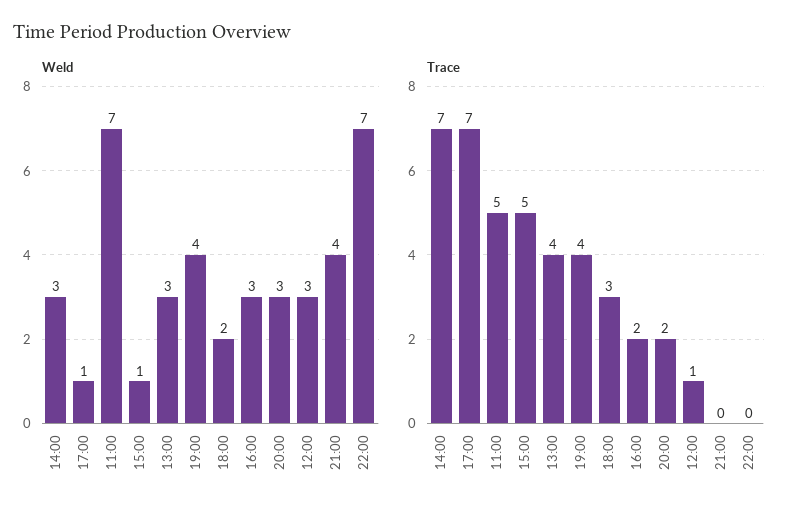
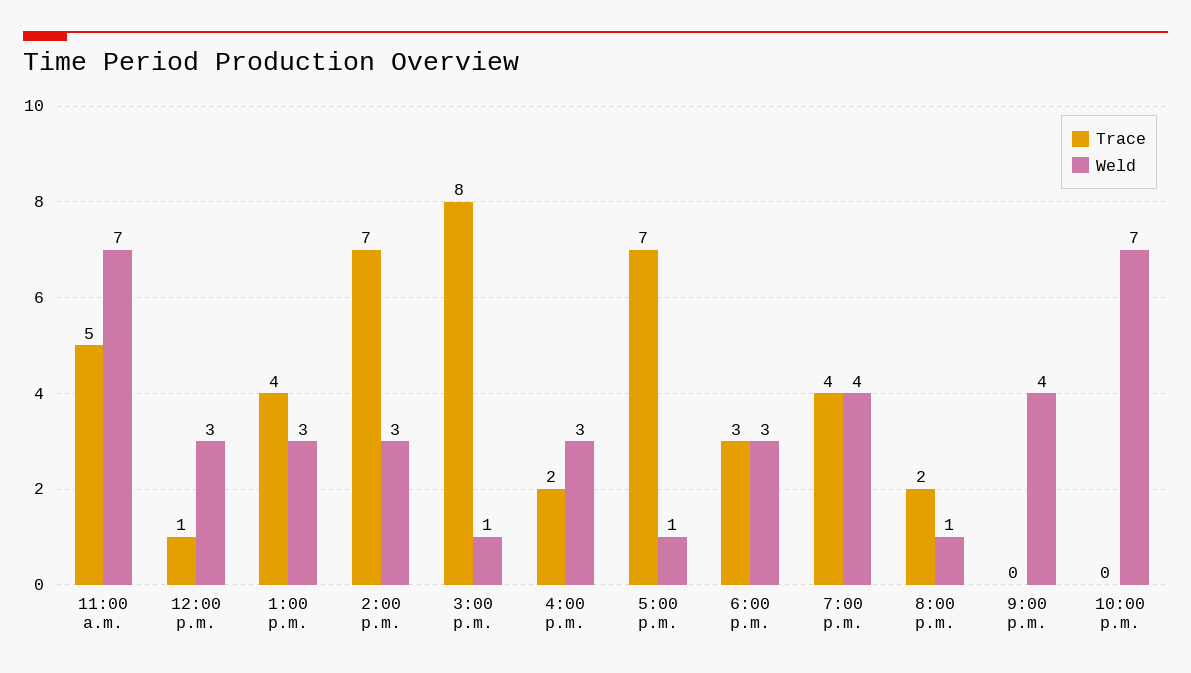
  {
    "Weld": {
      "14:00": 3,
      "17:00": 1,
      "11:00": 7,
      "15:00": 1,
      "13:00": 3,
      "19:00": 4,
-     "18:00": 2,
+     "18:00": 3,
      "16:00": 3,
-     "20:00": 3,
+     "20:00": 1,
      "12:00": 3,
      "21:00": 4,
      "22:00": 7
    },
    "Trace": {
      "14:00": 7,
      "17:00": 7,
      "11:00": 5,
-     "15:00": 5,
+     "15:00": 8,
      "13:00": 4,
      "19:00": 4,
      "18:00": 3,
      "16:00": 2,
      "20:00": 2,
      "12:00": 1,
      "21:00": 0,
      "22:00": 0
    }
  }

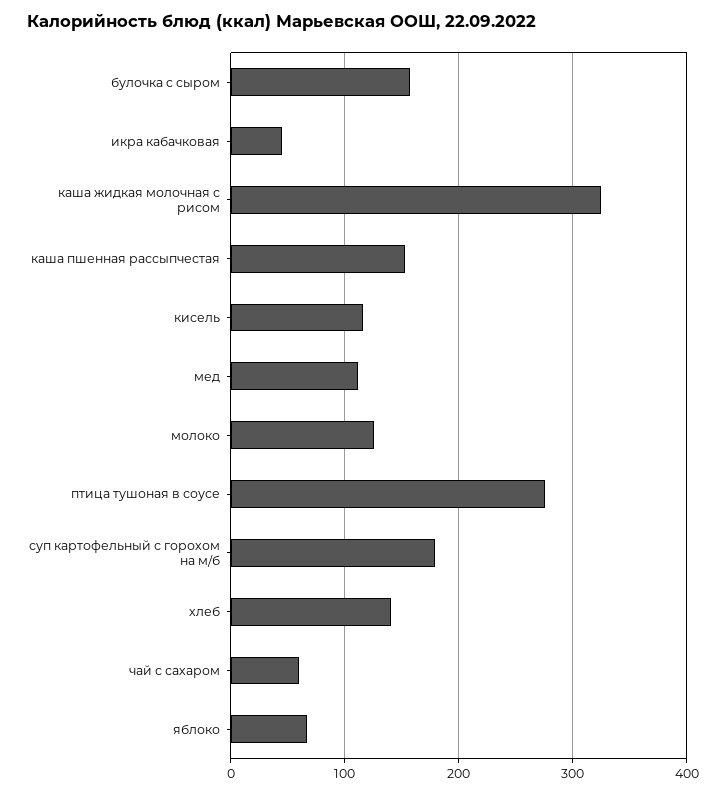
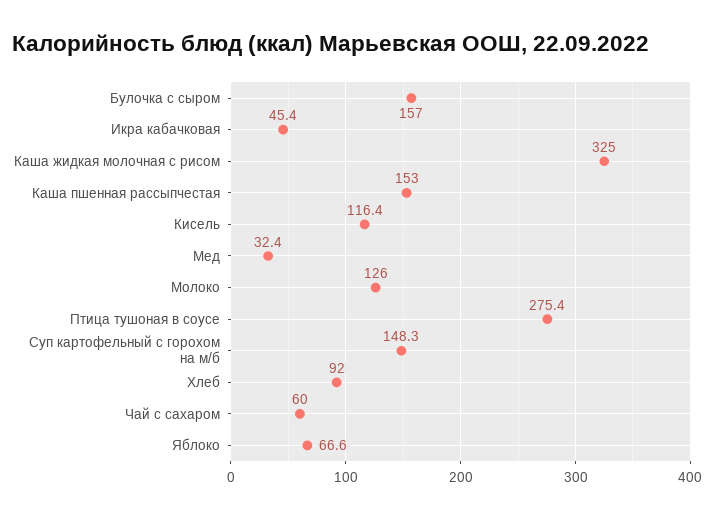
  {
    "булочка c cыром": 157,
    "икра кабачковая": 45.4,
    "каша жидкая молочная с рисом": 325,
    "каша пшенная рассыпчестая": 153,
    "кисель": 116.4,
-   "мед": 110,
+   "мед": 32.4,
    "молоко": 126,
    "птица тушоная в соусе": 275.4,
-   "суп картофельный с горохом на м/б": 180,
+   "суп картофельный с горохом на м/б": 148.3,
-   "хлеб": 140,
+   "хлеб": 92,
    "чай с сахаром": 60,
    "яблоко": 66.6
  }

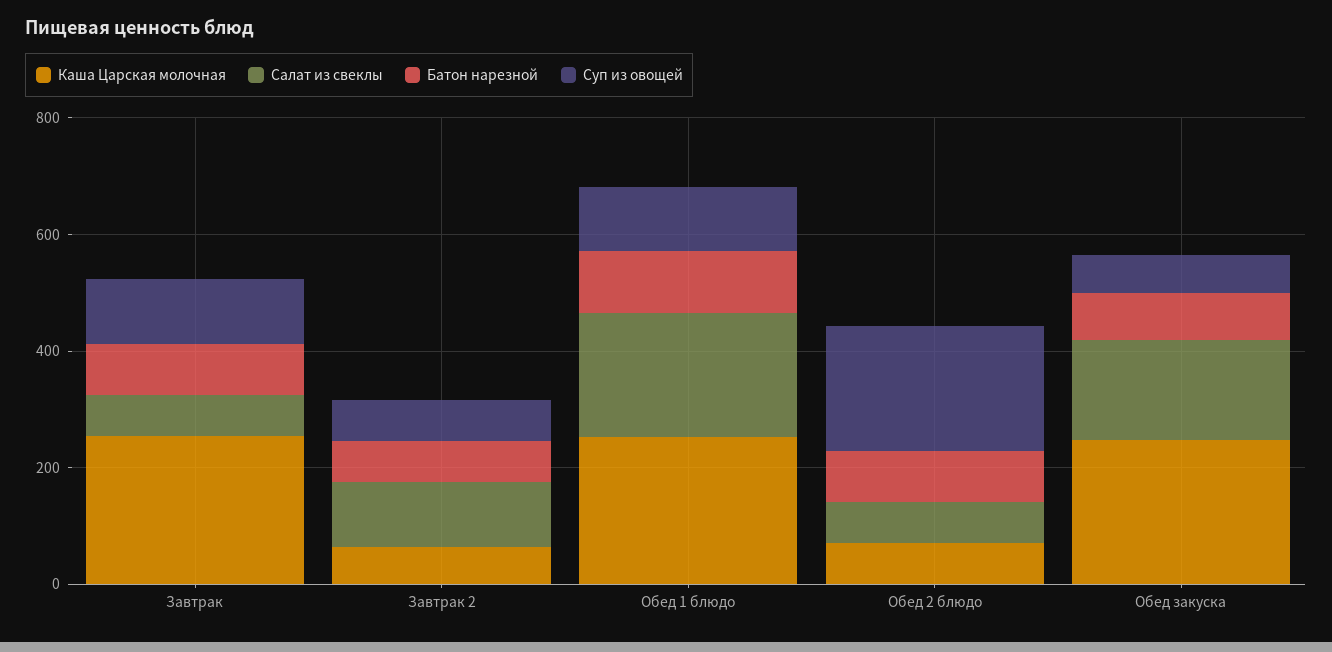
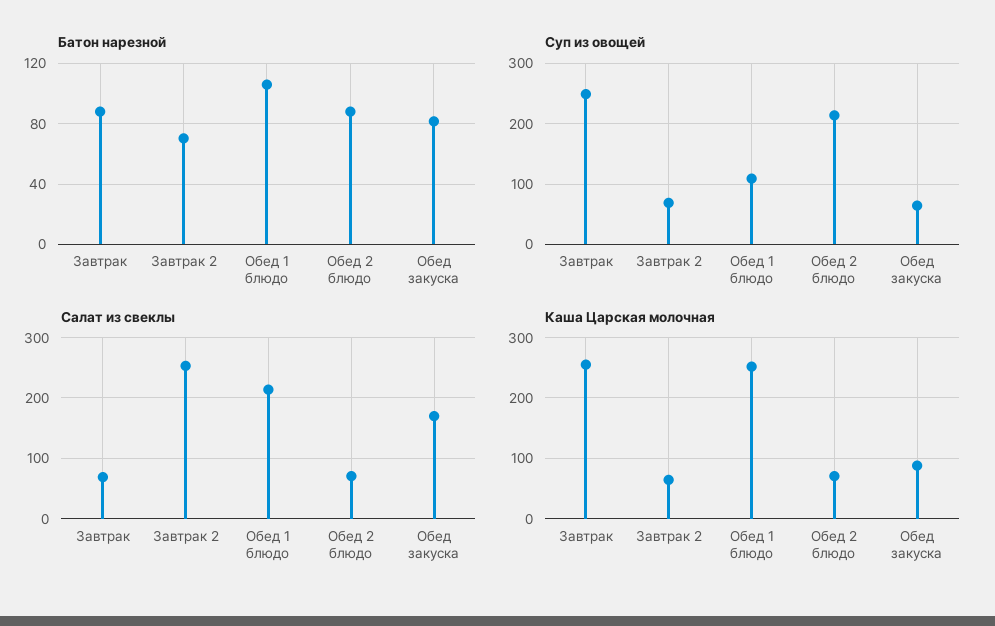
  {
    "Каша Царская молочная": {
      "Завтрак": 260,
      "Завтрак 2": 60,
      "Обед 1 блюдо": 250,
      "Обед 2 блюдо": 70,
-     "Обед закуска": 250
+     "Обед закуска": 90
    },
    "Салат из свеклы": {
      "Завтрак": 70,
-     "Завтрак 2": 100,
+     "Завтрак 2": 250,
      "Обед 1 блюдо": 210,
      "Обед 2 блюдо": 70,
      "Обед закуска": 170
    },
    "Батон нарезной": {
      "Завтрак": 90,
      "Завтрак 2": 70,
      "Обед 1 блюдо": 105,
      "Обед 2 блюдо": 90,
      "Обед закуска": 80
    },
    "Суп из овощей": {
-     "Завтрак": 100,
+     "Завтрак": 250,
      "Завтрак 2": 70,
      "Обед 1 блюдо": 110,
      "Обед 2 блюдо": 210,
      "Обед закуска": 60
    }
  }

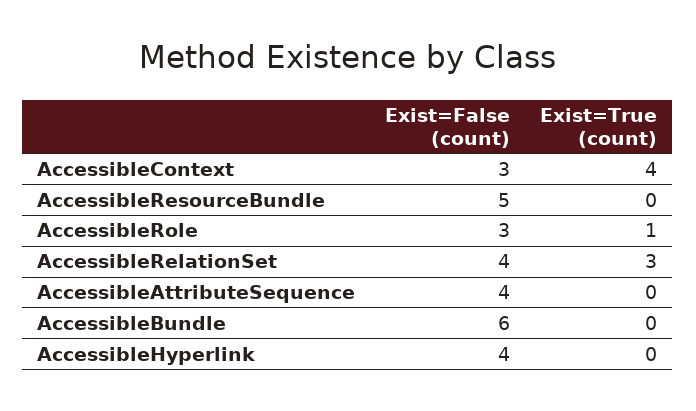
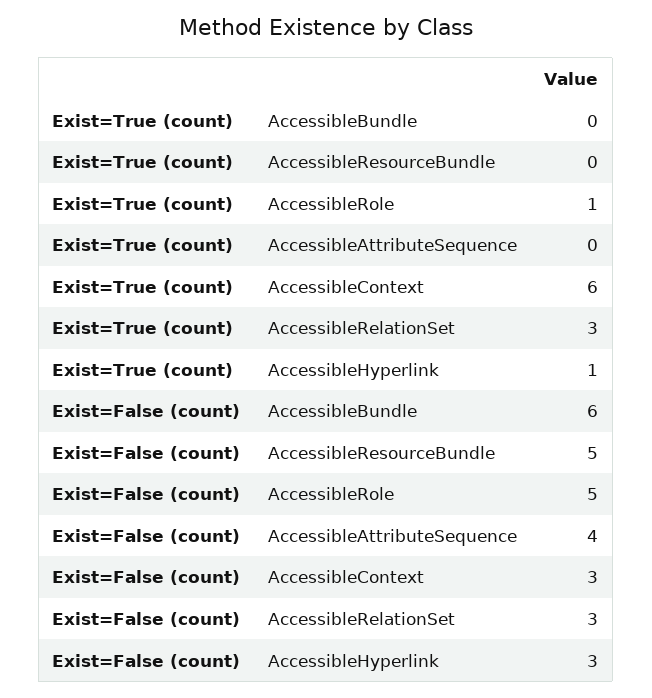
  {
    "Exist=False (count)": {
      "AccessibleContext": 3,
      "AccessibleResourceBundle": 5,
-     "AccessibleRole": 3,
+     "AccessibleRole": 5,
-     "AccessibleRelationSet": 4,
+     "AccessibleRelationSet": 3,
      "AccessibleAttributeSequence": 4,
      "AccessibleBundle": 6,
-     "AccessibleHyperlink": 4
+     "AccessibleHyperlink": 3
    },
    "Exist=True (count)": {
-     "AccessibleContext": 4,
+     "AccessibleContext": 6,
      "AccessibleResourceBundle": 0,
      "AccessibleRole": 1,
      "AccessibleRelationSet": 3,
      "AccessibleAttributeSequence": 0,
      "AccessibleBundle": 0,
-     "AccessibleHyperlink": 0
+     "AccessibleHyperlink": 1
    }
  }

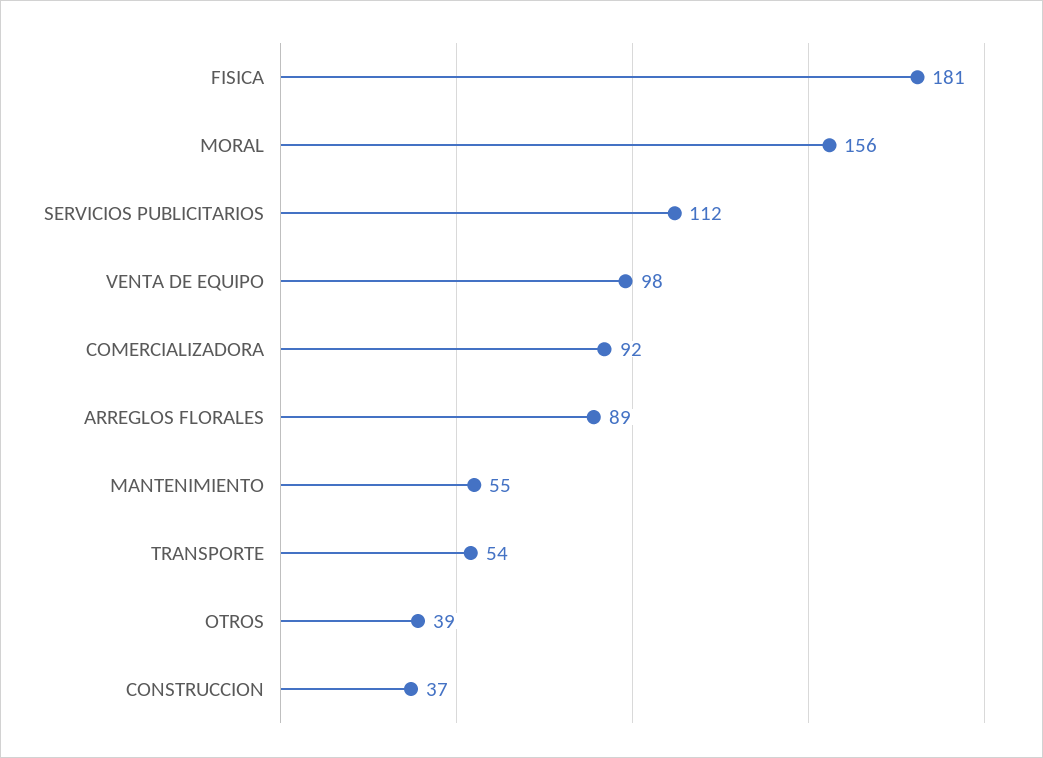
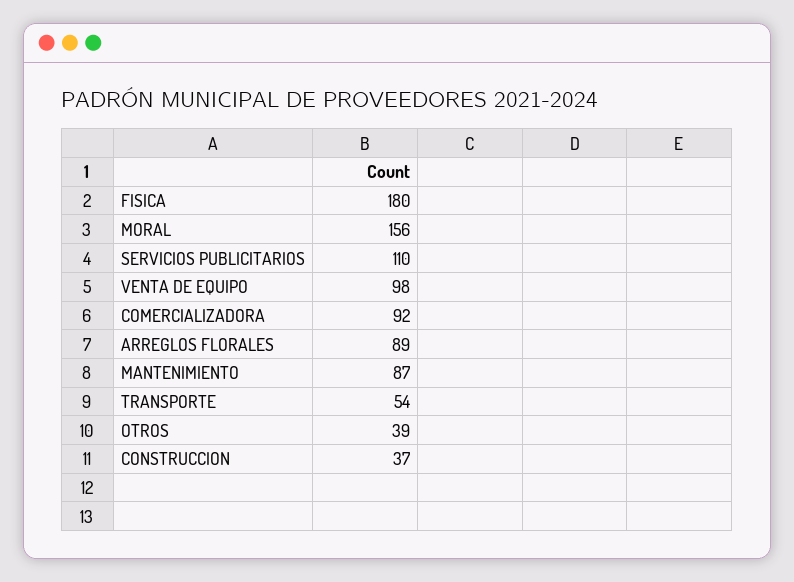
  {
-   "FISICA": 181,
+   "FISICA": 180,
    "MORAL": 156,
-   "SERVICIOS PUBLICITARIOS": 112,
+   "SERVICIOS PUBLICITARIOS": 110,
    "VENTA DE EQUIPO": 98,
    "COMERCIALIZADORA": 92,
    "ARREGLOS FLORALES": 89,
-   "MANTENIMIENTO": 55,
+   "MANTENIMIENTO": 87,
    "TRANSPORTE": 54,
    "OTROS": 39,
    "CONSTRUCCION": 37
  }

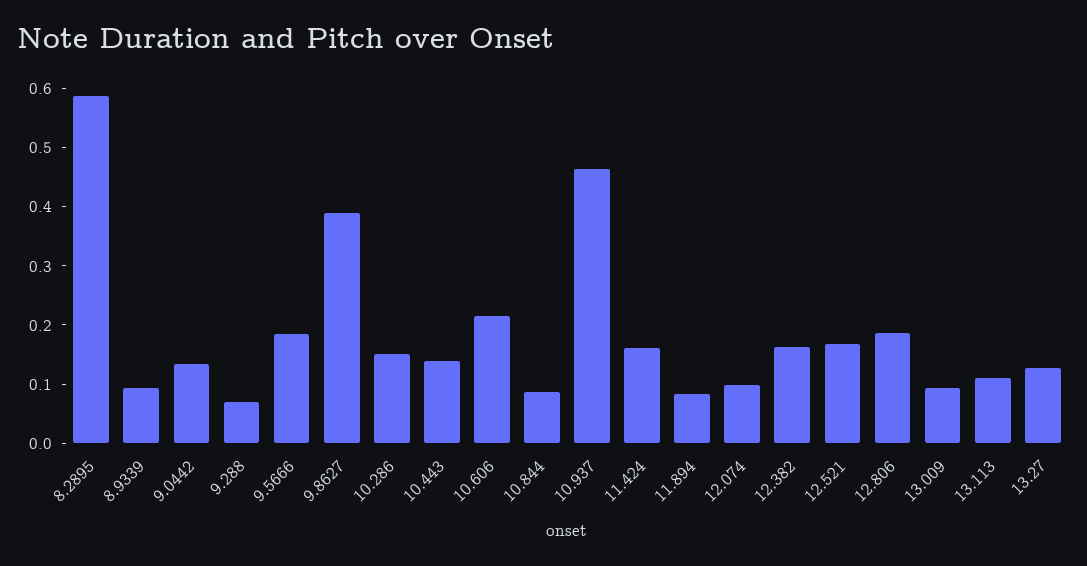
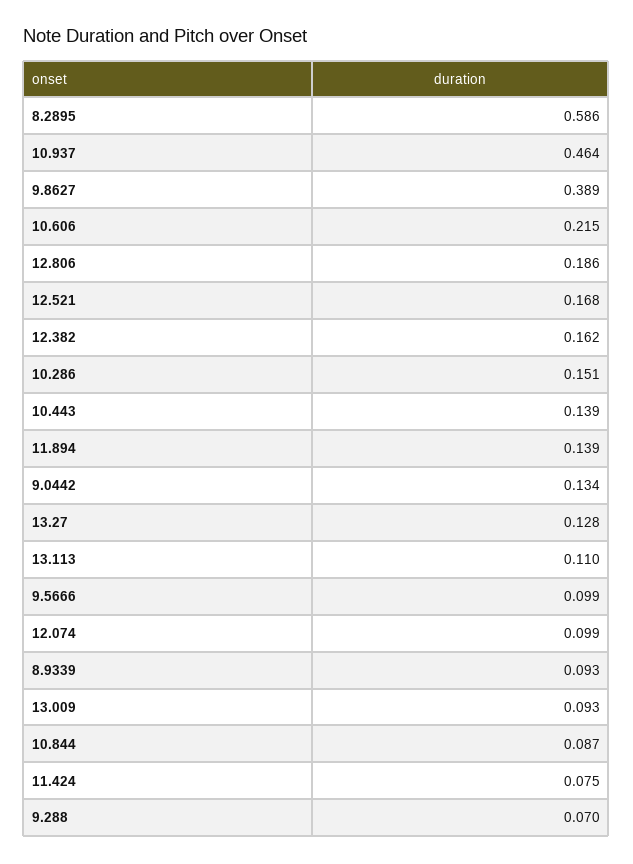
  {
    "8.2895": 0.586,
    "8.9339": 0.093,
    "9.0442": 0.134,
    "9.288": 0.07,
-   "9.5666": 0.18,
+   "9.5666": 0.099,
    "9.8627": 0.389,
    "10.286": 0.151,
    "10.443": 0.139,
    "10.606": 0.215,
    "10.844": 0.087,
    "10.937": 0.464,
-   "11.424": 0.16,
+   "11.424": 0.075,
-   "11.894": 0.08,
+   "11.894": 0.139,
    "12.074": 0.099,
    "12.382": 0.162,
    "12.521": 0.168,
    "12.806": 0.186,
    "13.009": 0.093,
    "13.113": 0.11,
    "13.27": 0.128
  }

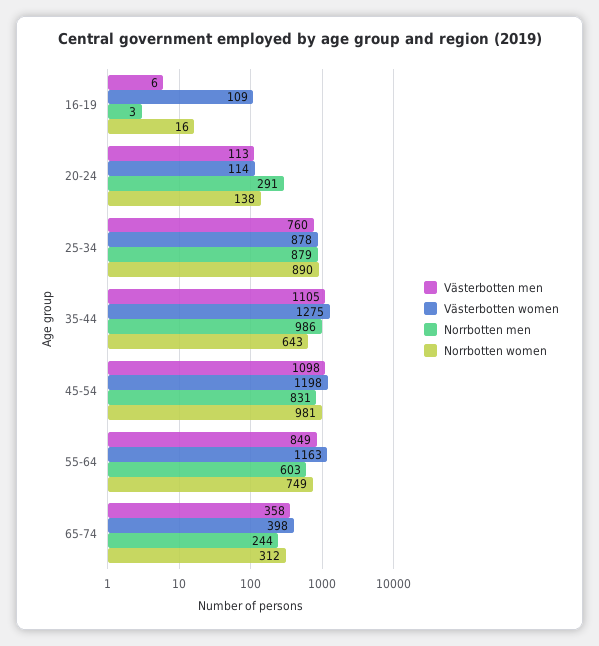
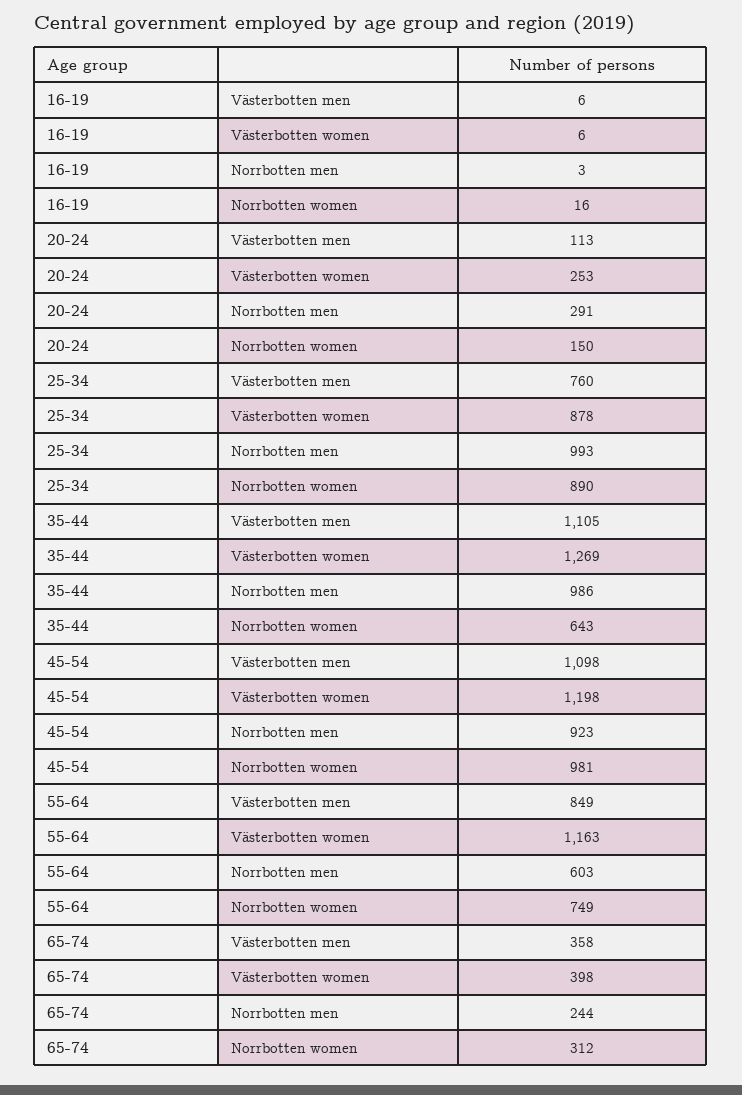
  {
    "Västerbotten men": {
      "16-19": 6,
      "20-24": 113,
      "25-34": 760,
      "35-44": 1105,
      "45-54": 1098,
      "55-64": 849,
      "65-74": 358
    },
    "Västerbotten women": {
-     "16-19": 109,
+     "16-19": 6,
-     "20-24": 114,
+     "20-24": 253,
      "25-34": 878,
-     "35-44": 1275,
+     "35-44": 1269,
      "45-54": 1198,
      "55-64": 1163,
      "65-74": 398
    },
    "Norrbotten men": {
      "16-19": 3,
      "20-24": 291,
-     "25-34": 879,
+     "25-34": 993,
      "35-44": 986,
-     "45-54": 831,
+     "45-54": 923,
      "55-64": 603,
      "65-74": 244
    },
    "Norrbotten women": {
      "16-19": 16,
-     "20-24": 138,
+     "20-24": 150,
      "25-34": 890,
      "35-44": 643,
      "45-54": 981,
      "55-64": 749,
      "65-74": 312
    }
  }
# # # #
**Problem statement:** Retrieve each line from the records above where the word "горохом" occurs.

**Exercise result:**
-   "суп картофельный с горохом на м/б": 180,
+   "суп картофельный с горохом на м/б": 148.3,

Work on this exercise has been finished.